Craig Bakay | Jun 08, 2018
The polls closed at 9 p.m. Before 9:30, Lanark-Frontenac-Kingston MPP Randy Hillier was declared re-elected and he was ecstatic.
He waited until the pundits were calling a PC majority government before declaring victory but the wide grin began as soon as he saw the check mark beside his name.
The final total was 26,194 for Hillier, 15,349 for NDP Ramsey Hart, 5,359 for Liberal Amanda Pulker-Mok, 2,410 for Green Anita Payne, 601 for Libertarian Steve Gebhardt and 440 for Independent John McEwen.
Hillier won all polling stations in the riding except seven in the south and two in Perth, all of which went to Hart.
“It’s wonderful to see a PC majority government and to get off this treadmill we’ve been on,” Hillier said. “(This will be) a government that will actually work for rural and small town Ontario.”
To that end, Hillier pledged to work for the municipalities in his riding, even getting a little animated when recalling what life under a Liberal regime has been like.
“We’ll be able to help municipalities big time,” he said. “In fact, I’ll be meeting with Kingston (City) Council shortly about the rural wards of the city.

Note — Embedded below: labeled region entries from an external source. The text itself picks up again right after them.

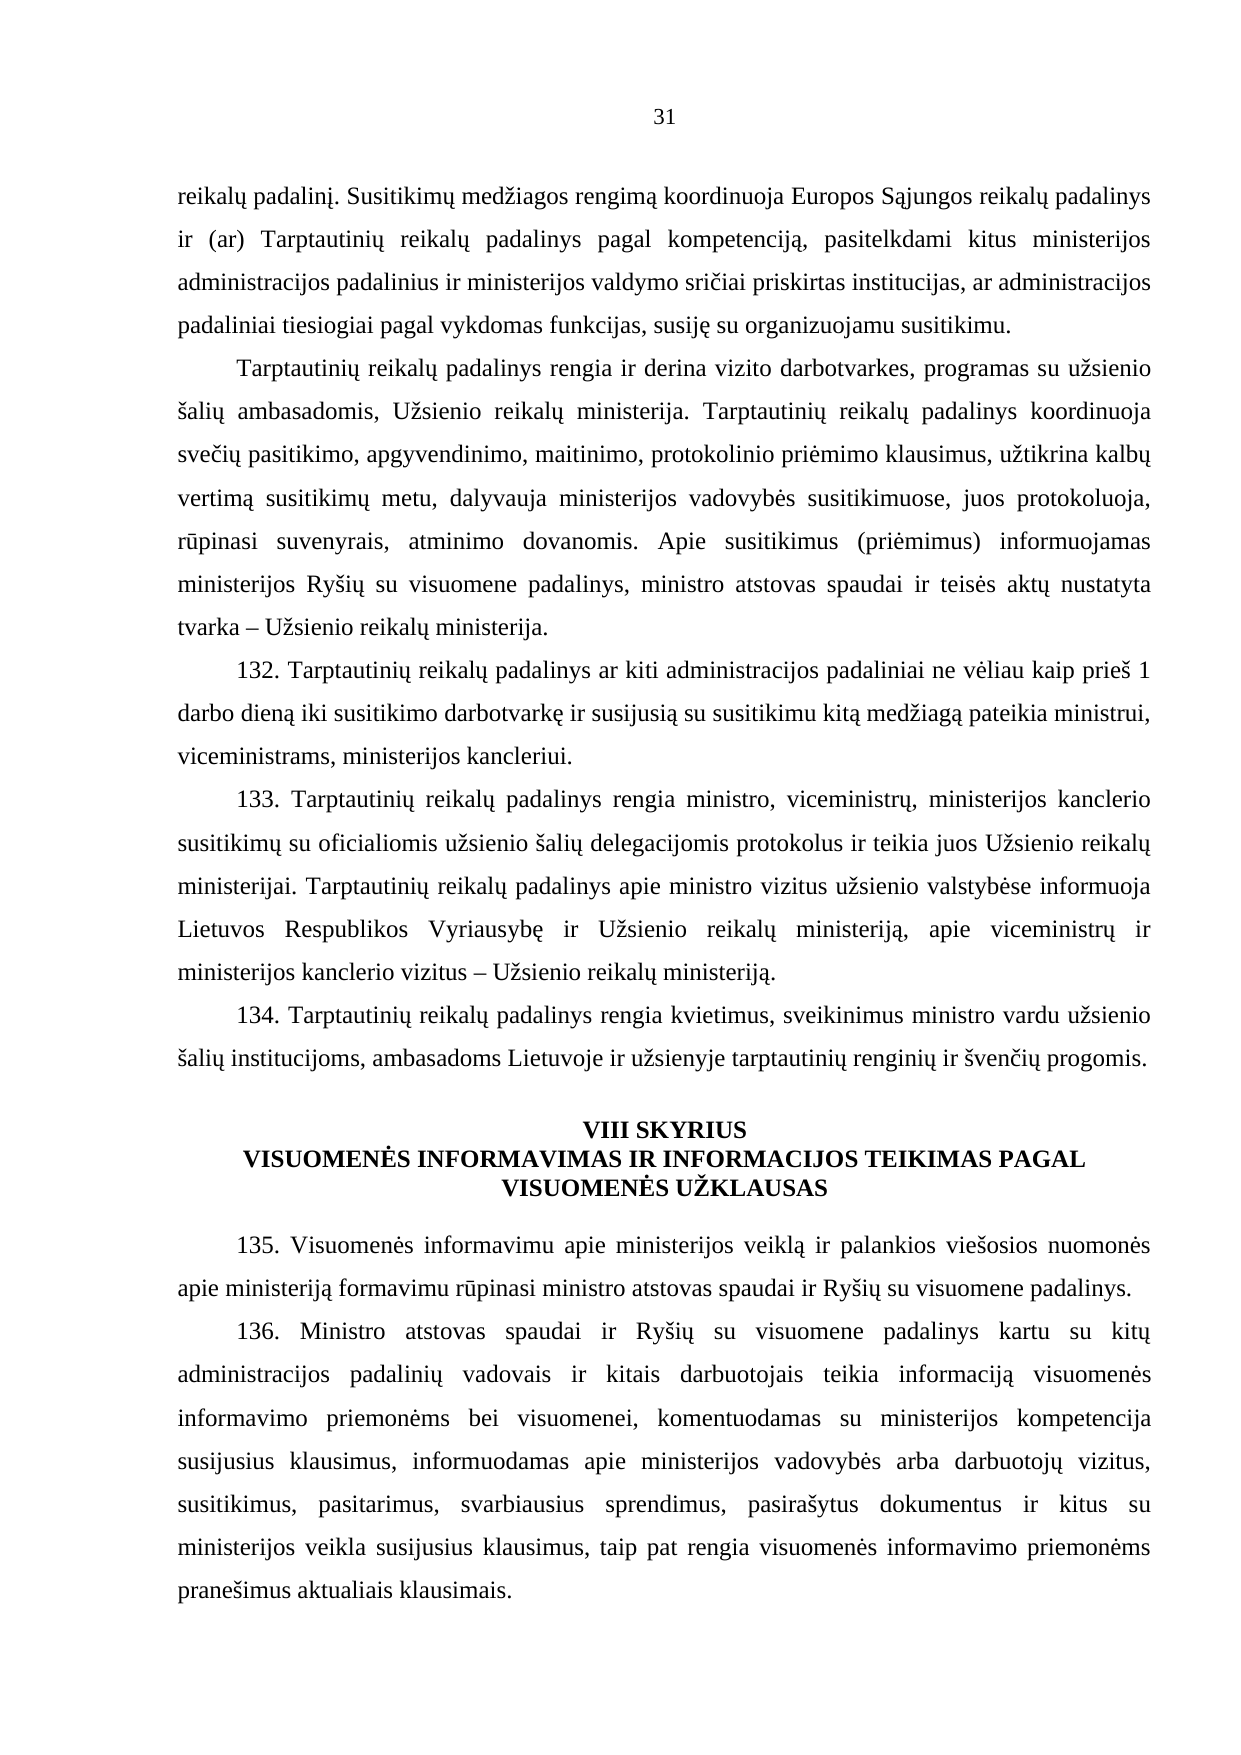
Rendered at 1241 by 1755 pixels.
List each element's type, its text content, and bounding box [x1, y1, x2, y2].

text reikalų padalinį. Susitikimų medžiagos rengimą koordinuoja Europos Sąjungos reikalų padalinys ir (ar) Tarptautinių reikalų padalinys pagal kompetenciją, pasitelkdami kitus ministerijos administracijos padalinius ir ministerijos valdymo sričiai priskirtas institucijas, ar administracijos padaliniai tiesiogiai pagal vykdomas funkcijas, susiję su organizuojamu susitikimu. [177, 181, 1152, 339]
text VISUOMENĖS INFORMAVIMAS IR INFORMACIJOS TEIKIMAS PAGAL VISUOMENĖS UŽKLAUSAS [177, 1144, 1152, 1201]
text 136. Ministro atstovas spaudai ir Ryšių su visuomene padalinys kartu su kitų administracijos padalinių vadovais ir kitais darbuotojais teikia informaciją visuomenės informavimo priemonėms bei visuomenei, komentuodamas su ministerijos kompetencija susijusius klausimus, informuodamas apie ministerijos vadovybės arba darbuotojų vizitus, susitikimus, pasitarimus, svarbiausius sprendimus, pasirašytus dokumentus ir kitus su ministerijos veikla susijusius klausimus, taip pat rengia visuomenės informavimo priemonėms pranešimus aktualiais klausimais. [177, 1316, 1152, 1604]
text 135. Visuomenės informavimu apie ministerijos veiklą ir palankios viešosios nuomonės apie ministeriją formavimu rūpinasi ministro atstovas spaudai ir Ryšių su visuomene padalinys. [177, 1230, 1152, 1302]
text 134. Tarptautinių reikalų padalinys rengia kvietimus, sveikinimus ministro vardu užsienio šalių institucijoms, ambasadoms Lietuvoje ir užsienyje tarptautinių renginių ir švenčių progomis. [177, 1000, 1152, 1072]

“In terms of planning, infrastructure, municipalities need to know that they’ll have stable funding. They need to know what their finances will be in order to plan instead of the haphazard, bizarre way things have been done for years.
“It’s been bulls----!”
As a four-term member, Hillier should be under consideration for a cabinet post of some sort but he stopped short of speculating, even about pondering what post he might be interested in.
“I have lots of interests,” he said. “But Doug (Premier-elect Ford) is going to have to take a look at what skills he has in his caucus and I’ll be happy to have those discussions.
“We’ll see.”
Hillier said there are so many things he’s looking forward to with a majority government but said one of the things he’s looking forward to the most is seeing Kathleen Wynne and the Liberals out of power.
“It’s going to be a little odd going into Queen’s Park and being on the other side of the aisle,” he said.